What you will do
Below is a listing. Gather each line of it that contains "собственного".
☆ ☆ ☆ ☆ ☆ ☆ ☆
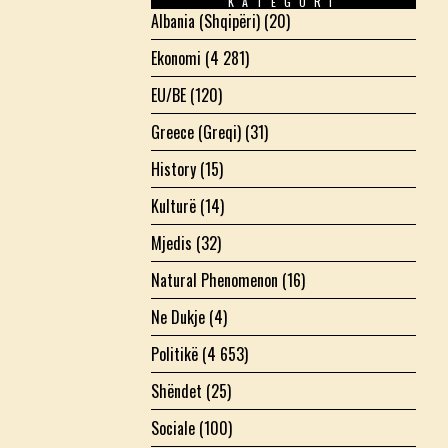
KATEGORI
Albania (Shqipëri)
(20)
Ekonomi
(4 281)
EU/BE
(120)
Greece (Greqi)
(31)
History
(15)
Kulturë
(14)
Mjedis
(32)
Natural Phenomenon
(16)
Ne Dukje
(4)
Politikë
(4 653)
Shëndet
(25)
Sociale
(100)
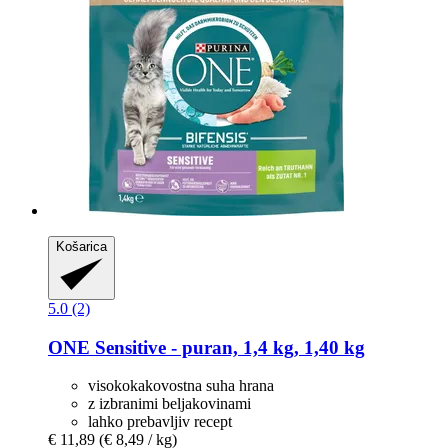
Košarica
5.0 (2)
ONE
Sensitive -​ puran, 1,4 kg, 1,40 kg
visokokakovostna suha hrana
z izbranimi beljakovinami
lahko prebavljiv recept
€ 11,89
(€ 8,49 / kg)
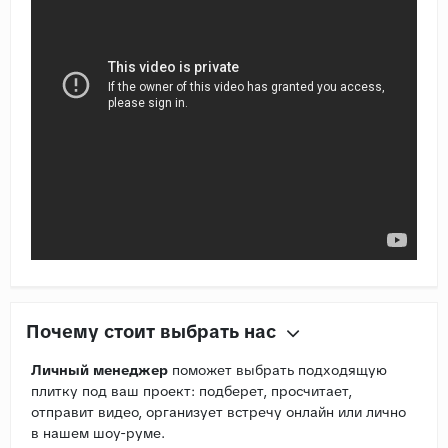
Почему стоит выбрать нас
Личный менеджер
поможет выбрать подходящую
плитку под ваш проект: подберет, просчитает,
отправит видео, организует встречу онлайн или лично
в нашем шоу-руме.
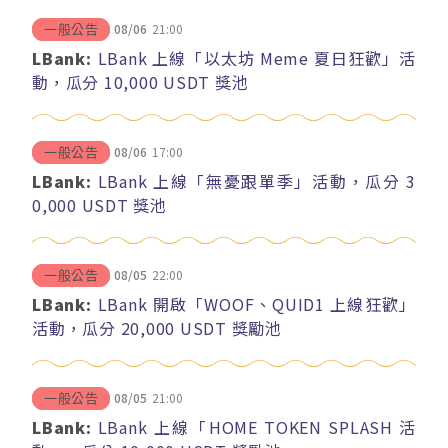
08/06
21:00
一般公告
LBank:
LBank 上線「以太坊 Meme 夏日狂歡」活
動，瓜分 10,000 USDT 獎池
08/06
17:00
一般公告
LBank:
LBank 上線「無憂跟單季」活動，瓜分 3
0,000 USDT 獎池
08/05
22:00
一般公告
LBank:
LBank 開啟「WOOF、QUID1 上線狂歡」
活動，瓜分 20,000 USDT 獎勵池
08/05
21:00
一般公告
LBank:
LBank 上線「HOME TOKEN SPLASH 活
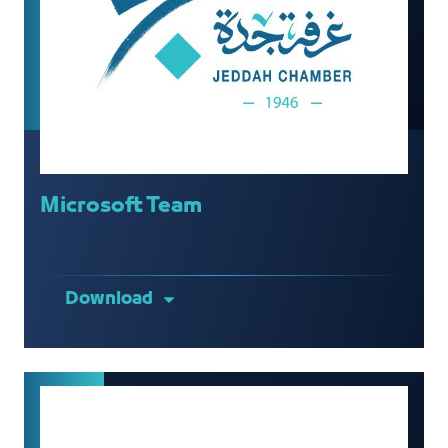
Microsoft Team
Download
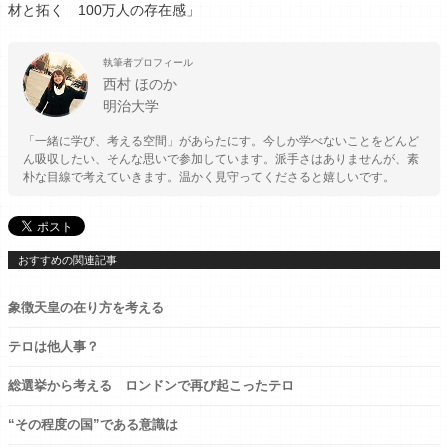
材と拓く 100万人の存在感」
執筆者プロフィール
西村 ほのか
明治大学
「一緒に学び、考える空間」があらたにす。今しか学べないことをどんど
ん吸収したい、そんな思いで参加しています。派手さはありませんが、素
朴な目線で考えていきます。温かく見守ってくださると嬉しいです。
おすすめの関連記事
象徴天皇の在り方を考える
テロは他人事？
総選挙から考える ロンドンで再び起こったテロ
“その程度の国”である意識は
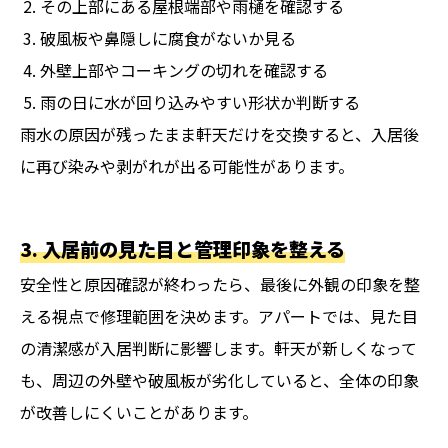
その上部にある屋根端部や雨樋を確認する
破風板や鼻隠しに腐食がないか見る
外壁上部やコーキングの切れを確認する
雨の日に水が回り込みやすい形状か判断する
雨水の原因が残ったまま軒天だけを交換すると、入居後
に再び染みや剥がれが出る可能性があります。
3. 入居前の見た目と管理印象を整える
安全性と原因確認が終わったら、最後に外観の印象を整
える視点で修理範囲を決めます。アパートでは、見た目
の清潔感が入居判断に影響します。軒天が新しくなって
も、周辺の外壁や破風板が劣化していると、全体の印象
が改善しにくいことがあります。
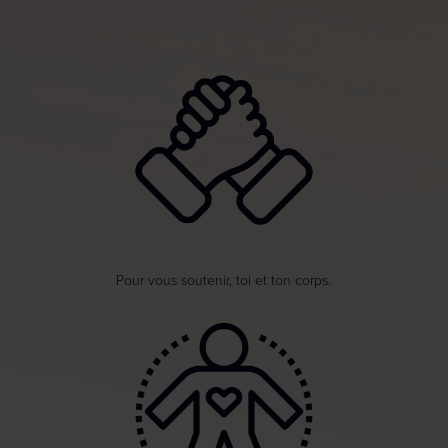
Pour vous soutenir, toi et ton corps.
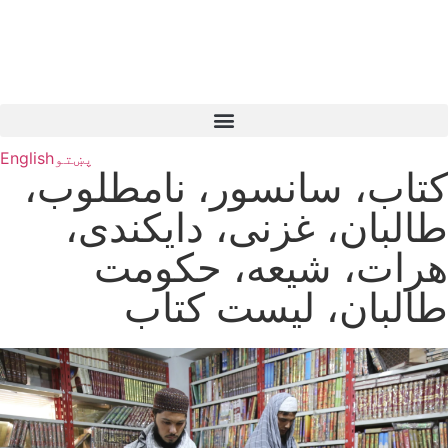
پښتو
English
کتاب، سانسور، نامطلوب،
طالبان، غزنی، دایکندی،
هرات، شیعه، حکومت
طالبان، لیست کتاب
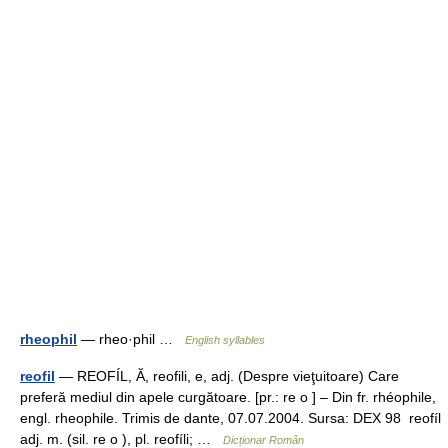
rheophil
— rheo·phil …
English syllables
reofil
— REOFÍL, Ă, reofili, e, adj. (Despre vieţuitoare) Care
preferă mediul din apele curgătoare. [pr.: re o ] – Din fr. rhéophile,
engl. rheophile. Trimis de dante, 07.07.2004. Sursa: DEX 98 reofíl
adj. m. (sil. re o ), pl. reofíli; …
Dicționar Român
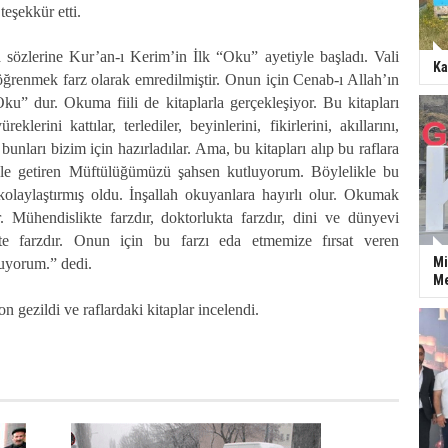
teşekkür etti.
sözlerine Kur’an-ı Kerim’in İlk “Oku” ayetiyle başladı. Vali
Ka
renmek farz olarak emredilmiştir. Onun için Cenab-ı Allah’ın
ku” dur. Okuma fiili de kitaplarla gerçekleşiyor. Bu kitapları
reklerini kattılar, terlediler, beyinlerini, fikirlerini, akıllarını,
e bunları bizim için hazırladılar. Ama, bu kitapları alıp bu raflara
ale getiren Müftülüğümüzü şahsen kutluyorum. Böylelikle bu
kolaylaştırmış oldu. İnşallah okuyanlara hayırlı olur. Okumak
. Mühendislikte farzdır, doktorlukta farzdır, dini ve dünyevi
te farzdır. Onun için bu farzı eda etmemize fırsat veren
Mi
uyorum.” dedi.
Me
on gezildi ve raflardaki kitaplar incelendi.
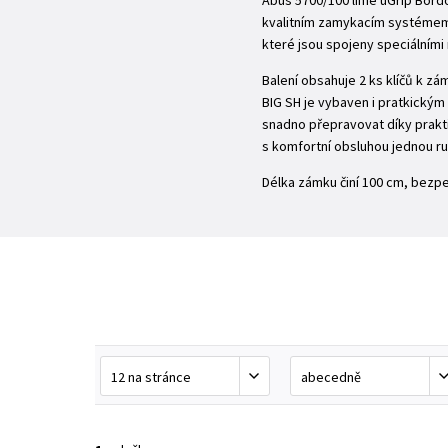
Abus 5700/100 lime uGrip Bordo
kvalitním zamykacím systémem s
které jsou spojeny speciálními n
Balení obsahuje 2 ks klíčů k z
BIG SH je vybaven i pratkický
snadno přepravovat díky prakti
s komfortní obsluhou jednou r
Délka zámku činí 100 cm, bezpe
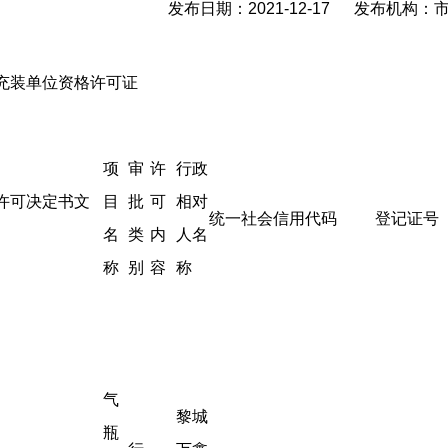
发布日期：2021-12-17 发布机构
充装单位资格许可证
项
审
许
行政
许可决定书文
目
批
可
相对
统一社会信用代码
登记证号
名
类
内
人名
称
别
容
称
气
黎城
瓶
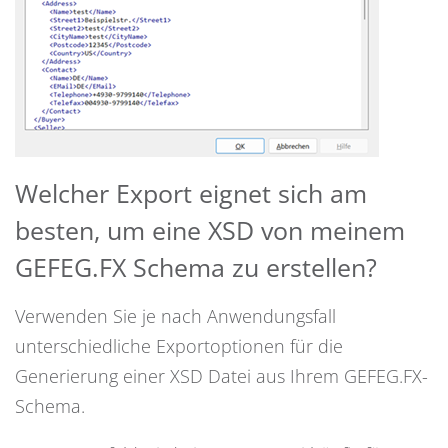
Welcher Export eignet sich am
besten, um eine XSD von meinem
GEFEG.FX Schema zu erstellen?
Verwenden Sie je nach Anwendungsfall
unterschiedliche Exportoptionen für die
Generierung einer XSD Datei aus Ihrem GEFEG.FX-
Schema.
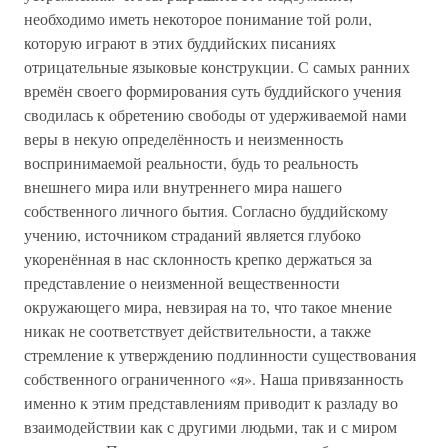
необходимо иметь некоторое понимание той роли,
которую играют в этих буддийских писаниях
отрицательные языковые конструкции. С самых ранних
времён своего формирования суть буддийского учения
сводилась к обретению свободы от удерживаемой нами
веры в некую определённость и неизменность
воспринимаемой реальности, будь то реальность
внешнего мира или внутреннего мира нашего
собственного личного бытия. Согласно буддийскому
учению, источником страданий является глубоко
укоренённая в нас склонность крепко держаться за
представление о неизменной вещественности
окружающего мира, невзирая на то, что такое мнение
никак не соответствует действительности, а также
стремление к утверждению подлинности существования
собственного ограниченного «я». Наша привязанность
именно к этим представлениям приводит к разладу во
взаимодействии как с другими людьми, так и с миром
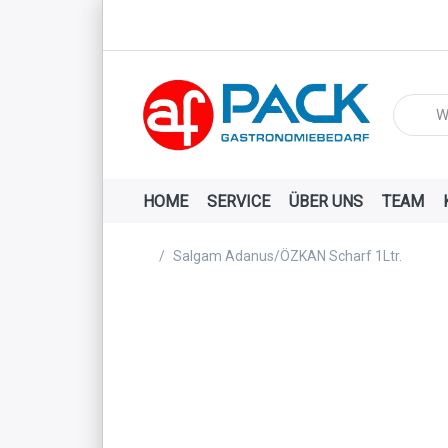
Geben Si
HOME
SERVICE
ÜBER UNS
TEAM
Startseite
Salgam Adanus/ÖZKAN Scharf 1Ltr.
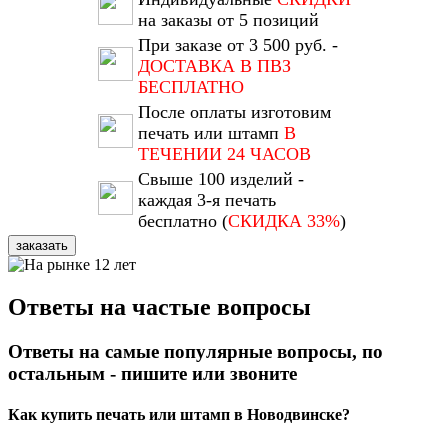
на заказы от 5 позиций
При заказе от 3 500 руб. -
ДОСТАВКА В ПВЗ
БЕСПЛАТНО
После оплаты изготовим
печать или штамп
В
ТЕЧЕНИИ 24 ЧАСОВ
Свыше 100 изделий -
каждая 3-я печать
бесплатно (
СКИДКА 33%
)
заказать
Ответы на частые вопросы
Ответы на самые популярные вопросы, по
остальным - пишите или звоните
Как купить печать или штамп в Новодвинске?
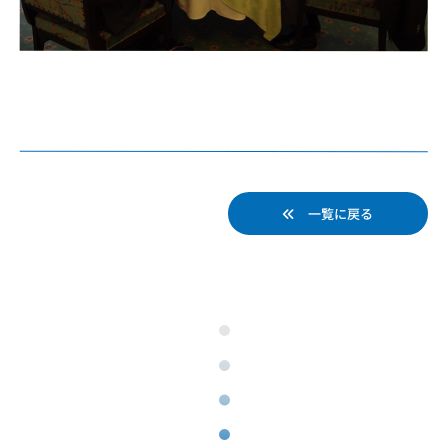
一覧に戻る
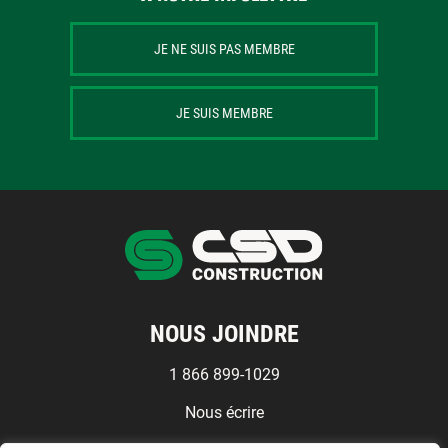
JE NE SUIS PAS MEMBRE
JE SUIS MEMBRE
NOUS JOINDRE
1 866 899-1029
Nous écrire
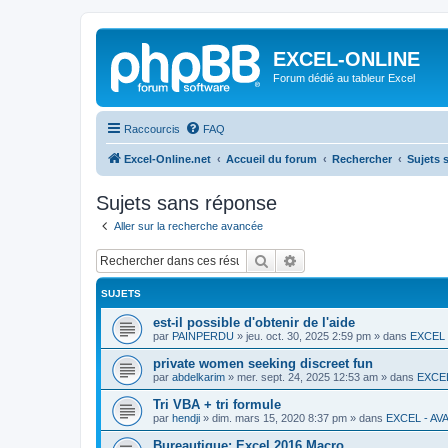
EXCEL-ONLINE
Forum dédié au tableur Excel
Raccourcis
FAQ
Excel-Online.net
Accueil du forum
Rechercher
Sujets 
Sujets sans réponse
Aller sur la recherche avancée
Rechercher
Recherche avancée
SUJETS
est-il possible d'obtenir de l'aide
par
PAINPERDU
»
jeu. oct. 30, 2025 2:59 pm
» dans
EXCEL 
private women seeking discreet fun
par
abdelkarim
»
mer. sept. 24, 2025 12:53 am
» dans
EXCE
Tri VBA + tri formule
par
hendji
»
dim. mars 15, 2020 8:37 pm
» dans
EXCEL - AV
Bureautique: Excel 2016 Macro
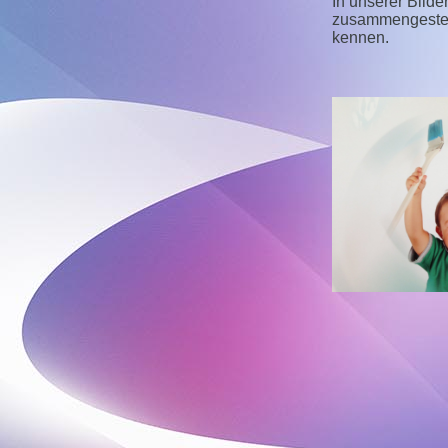
In unserer Bilde
zusammengestell
kennen.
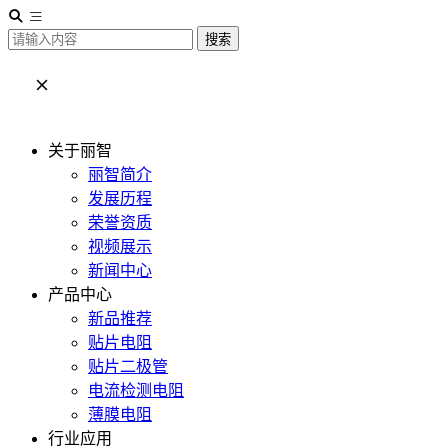
搜索
关于丽智
丽智简介
发展历程
荣誉资质
视频展示
新闻中心
产品中心
新品推荐
贴片电阻
贴片二极管
电流检测电阻
薄膜电阻
行业应用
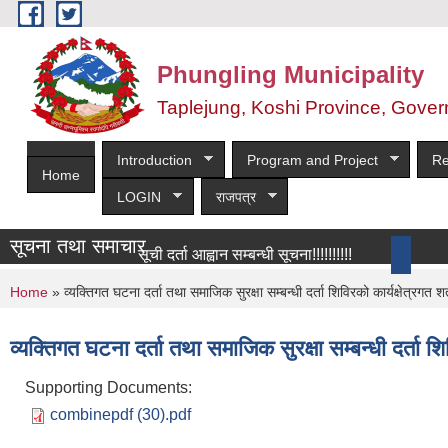
Skip to main content
Phungling Municipality
Taplejung, Koshi Province, Gover
Introduction
Program and Project
Re
Home
LOGIN
राजपत्र
सूचना तथा समाचार
सूची दर्ता आह्वान सम्बन्धी सूचना!!!!!!!!!!
more
You are here
Home
» व्यक्तिगत घटना दर्ता तथा समाजिक सुरक्षा सम्बन्धी दर्ता शिविरको कार्यक्षेत्रगत श
व्यक्तिगत घटना दर्ता तथा समाजिक सुरक्षा सम्बन्धी दर्ता शि
Supporting Documents:
combinepdf (30).pdf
☆ ☆ ☆ ☆ ☆ ☆ ☆
Final answer
собственного личного бытия. Согласно буддийскому
собственного ограниченного «я». Наша привязанность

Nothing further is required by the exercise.